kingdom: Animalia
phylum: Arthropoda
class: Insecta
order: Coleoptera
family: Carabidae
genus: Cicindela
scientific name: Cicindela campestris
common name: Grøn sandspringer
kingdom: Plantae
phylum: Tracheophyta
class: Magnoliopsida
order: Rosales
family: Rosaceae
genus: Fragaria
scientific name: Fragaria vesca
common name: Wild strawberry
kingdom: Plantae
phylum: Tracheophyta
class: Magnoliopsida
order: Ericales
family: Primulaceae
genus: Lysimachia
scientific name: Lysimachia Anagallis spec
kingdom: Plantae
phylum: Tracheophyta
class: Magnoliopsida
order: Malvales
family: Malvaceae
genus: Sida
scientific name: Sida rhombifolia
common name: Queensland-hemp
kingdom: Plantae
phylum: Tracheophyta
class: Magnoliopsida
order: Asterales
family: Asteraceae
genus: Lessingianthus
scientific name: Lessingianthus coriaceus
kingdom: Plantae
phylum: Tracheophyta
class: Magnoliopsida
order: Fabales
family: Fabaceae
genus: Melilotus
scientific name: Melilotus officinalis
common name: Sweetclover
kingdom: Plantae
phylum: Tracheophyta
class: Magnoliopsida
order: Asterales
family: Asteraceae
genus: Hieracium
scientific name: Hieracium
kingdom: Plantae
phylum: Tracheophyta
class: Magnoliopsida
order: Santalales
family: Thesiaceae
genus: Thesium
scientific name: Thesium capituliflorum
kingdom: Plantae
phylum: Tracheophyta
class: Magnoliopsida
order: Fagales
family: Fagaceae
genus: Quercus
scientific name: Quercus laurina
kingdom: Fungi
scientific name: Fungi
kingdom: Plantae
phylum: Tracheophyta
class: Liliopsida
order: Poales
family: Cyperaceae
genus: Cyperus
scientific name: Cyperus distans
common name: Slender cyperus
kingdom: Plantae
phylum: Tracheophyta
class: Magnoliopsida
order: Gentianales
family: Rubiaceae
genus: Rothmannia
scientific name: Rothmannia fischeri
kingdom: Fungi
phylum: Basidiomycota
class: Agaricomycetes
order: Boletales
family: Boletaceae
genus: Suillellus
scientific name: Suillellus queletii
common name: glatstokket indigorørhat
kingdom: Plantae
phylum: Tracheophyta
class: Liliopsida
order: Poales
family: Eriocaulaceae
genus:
━━━━
— THE PROBLEM —
Copy every line of the entries above, keeping each word, letter, and mark unchanged.

— SOLUTION FOR THIS TASK —
kingdom: Animalia
phylum: Arthropoda
class: Insecta
order: Coleoptera
family: Carabidae
genus: Cicindela
scientific name: Cicindela campestris
common name: Grøn sandspringer
kingdom: Plantae
phylum: Tracheophyta
class: Magnoliopsida
order: Rosales
family: Rosaceae
genus: Fragaria
scientific name: Fragaria vesca
common name: Wild strawberry
kingdom: Plantae
phylum: Tracheophyta
class: Magnoliopsida
order: Ericales
family: Primulaceae
genus: Lysimachia
scientific name: Lysimachia Anagallis spec
kingdom: Plantae
phylum: Tracheophyta
class: Magnoliopsida
order: Malvales
family: Malvaceae
genus: Sida
scientific name: Sida rhombifolia
common name: Queensland-hemp
kingdom: Plantae
phylum: Tracheophyta
class: Magnoliopsida
order: Asterales
family: Asteraceae
genus: Lessingianthus
scientific name: Lessingianthus coriaceus
kingdom: Plantae
phylum: Tracheophyta
class: Magnoliopsida
order: Fabales
family: Fabaceae
genus: Melilotus
scientific name: Melilotus officinalis
common name: Sweetclover
kingdom: Plantae
phylum: Tracheophyta
class: Magnoliopsida
order: Asterales
family: Asteraceae
genus: Hieracium
scientific name: Hieracium
kingdom: Plantae
phylum: Tracheophyta
class: Magnoliopsida
order: Santalales
family: Thesiaceae
genus: Thesium
scientific name: Thesium capituliflorum
kingdom: Plantae
phylum: Tracheophyta
class: Magnoliopsida
order: Fagales
family: Fagaceae
genus: Quercus
scientific name: Quercus laurina
kingdom: Fungi
scientific name: Fungi
kingdom: Plantae
phylum: Tracheophyta
class: Liliopsida
order: Poales
family: Cyperaceae
genus: Cyperus
scientific name: Cyperus distans
common name: Slender cyperus
kingdom: Plantae
phylum: Tracheophyta
class: Magnoliopsida
order: Gentianales
family: Rubiaceae
genus: Rothmannia
scientific name: Rothmannia fischeri
kingdom: Fungi
phylum: Basidiomycota
class: Agaricomycetes
order: Boletales
family: Boletaceae
genus: Suillellus
scientific name: Suillellus queletii
common name: glatstokket indigorørhat
kingdom: Plantae
phylum: Tracheophyta
class: Liliopsida
order: Poales
family: Eriocaulaceae
genus:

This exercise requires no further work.